4....Since Sundays celebrate the resurrection of Jesus, the six Sundays that occur during Lent are not counted as part of the 40 days of Lent, and are referred to as the Sundays in Lent.

5....Lent is marked by a time of prayer and preparation to celebrate Easter.

6....The color used in the sanctuary for most of Lent is purple, red violet, or dark violet (see Colors of the Church Year). These colors symbolize both the pain and suffering leading up to the crucifixion of Jesus as well as the suffering of humanity and the world under sin. But purple is also the color of royalty, and so anticipates through the suffering and death of Jesus the coming resurrection and hope of newness that will be celebrated in the Resurrection on Easter Sunday.

7....Lent has traditionally been marked by penitential prayer, fasting, and almsgiving.

8....Christians today use this period of time for introspection, self examination, and repentance.

9....Most Christian churches focus on Lent as a time of prayer, especially penance, repenting for failures and sin as a way to focus on the need for God’s grace. It is a preparation to celebrate God’s marvelous redemption at Easter, and the resurrected life that we live, and hope for, as Christians.

10....Traditionally, the sanctuary colors of Good Friday and Holy Saturday are black, the only days of the Church Year that black is used.

11....Black is always replaced by white before sunrise of Easter Sunday.

12....The season begins in ashes on Ash Wednesday. We journey through darkness as the season progresses. We seek to recognize and respond afresh to God’s presence in our lives and in our world. We seek to place our needs, our fears, our failures, our hopes, our very lives in God’s hands, again.
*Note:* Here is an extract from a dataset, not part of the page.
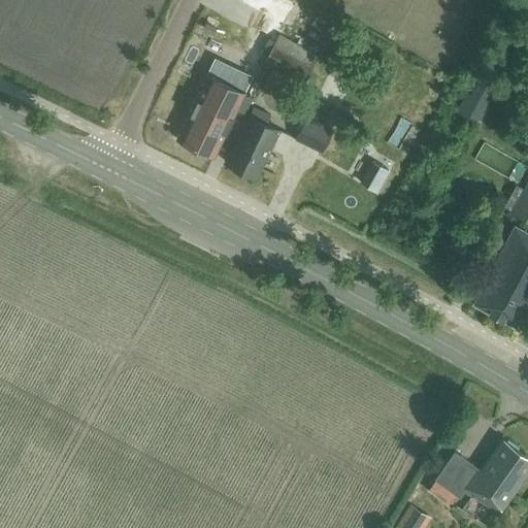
[(242,0),(241,3),(261,14),(253,28),(274,40),(295,5),(287,0),(242,0)]
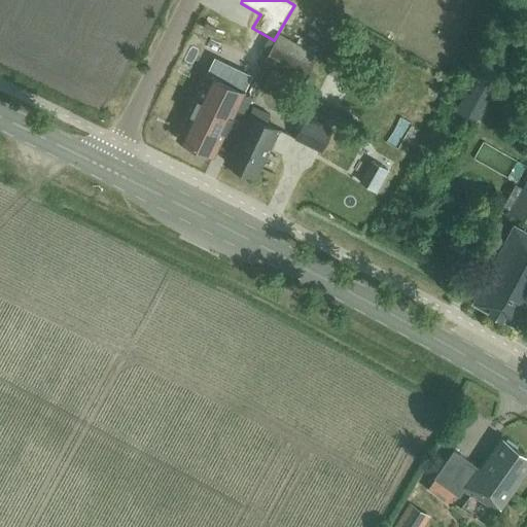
[(279,35),(264,63),(303,84),(318,57),(279,35)]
Through prayer we seek to open ourselves up before God, and to hear anew the call "Come unto me!" And we seek to recognize again who God is, to allow His transforming grace to work in us once more, and to come to worship Him on Easter Sunday with a fresh victory and hope that goes beyond the new clothes, the Spring flowers, the happy music.

13....During the Lenten season Christians stop praying for others as if we were virtuous enough to do so. It is a time for us to take off our righteous robes, to put ashes on our own heads, and to come before God with a new humility and confess, "Lord, be merciful to me, a sinner."